January 30: This Date in Los Angeles Transportation History

1993:  Los Angeles’ Metro Red Line subway opens to the public between Union Station and 7th/Metro Station in the city’s financial district, carrying nearly 53,000 riders.

Another 91,000 passengers are carried the following day, a Sunday.

Celebrations reflecting the city’s rich multicultural heritage keep crowds entertained at every station.

Jugglers, clowns, musicians and popular television characters mix with folkloric dancers, mariachi musicians and popular radio personalities, with the Civic Center area draped in red, white and blue for its “Spirit of L.A.”-themed celebration hosted by the County of Los Angeles.

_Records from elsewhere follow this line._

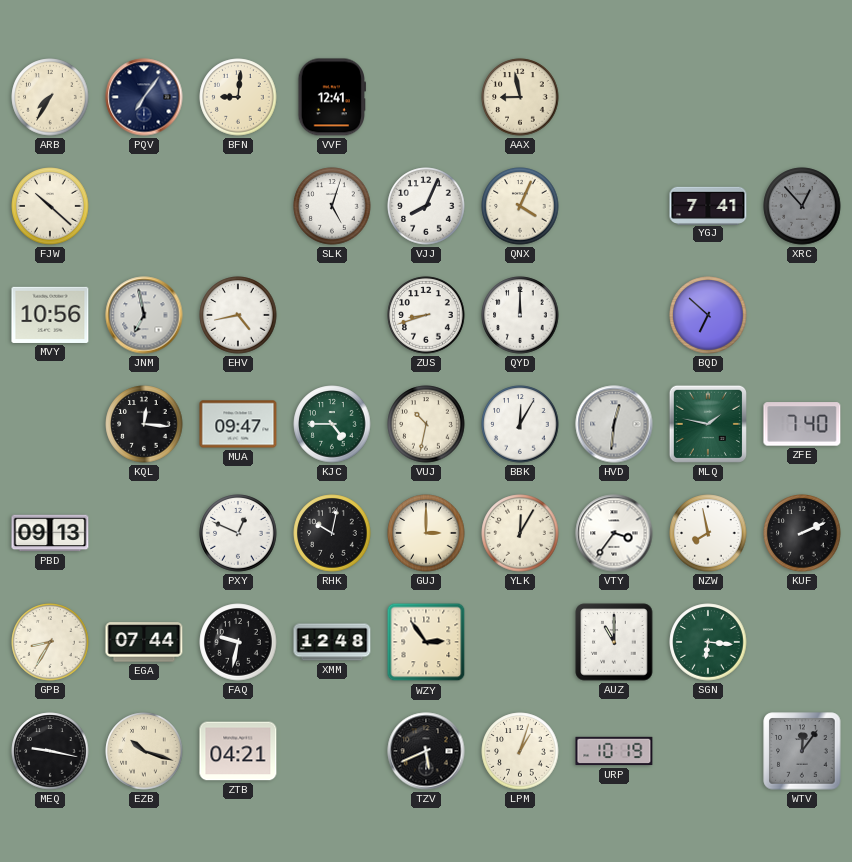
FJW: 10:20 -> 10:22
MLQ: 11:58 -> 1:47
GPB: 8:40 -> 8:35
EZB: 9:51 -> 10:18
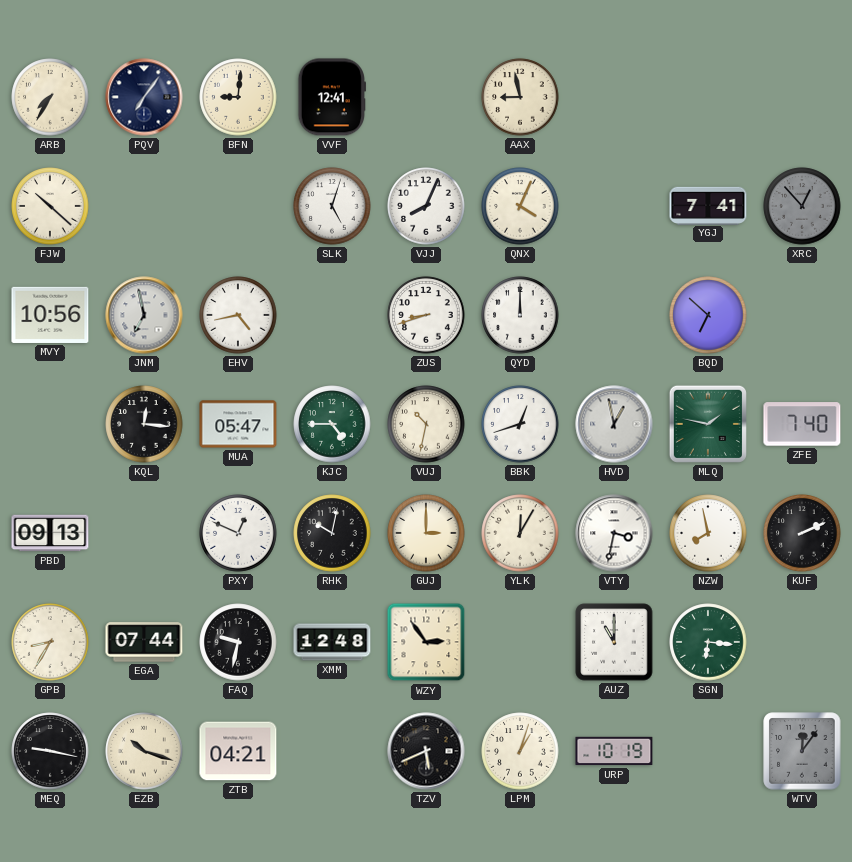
MUA: 09:47 -> 05:47
BBK: 12:05 -> 12:42
HVD: 12:31 -> 12:58
VTY: 3:36 -> 3:32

Initial ridership is 25,000 boardings per day, with 5 million riders in the first year of operation.  The day before the public opening, numerous dignitaries dedicated and rode the subway at a press event.

At that time, California Governor Pete Wilson proclaims that “This is a great day.  In 30 years, this will be the most magnificent transportation system in the world.”


Two days after the opening, the Los Angeles County Metropolitan Transportation Authority begins its first day of business.

In January, 2013, the Civic Center Station would be renamed in honor of Mayor Bradley.

More information on the Metro Red Line opening can be found in the February, 1993 issue of Headway, the Southern California Rapid Transit District employee news magazine.

An extensive 20th anniversary story of the Metro Red Line subway opening can be found in the January 29, 2013 post on Metro’s The Source celebrating the agency’s 20th anniversary, while a lengthy look back at the first 10 years of Metro and the subway from 2003 can be found in the Winter, 2003 issue of Metro Quarterly.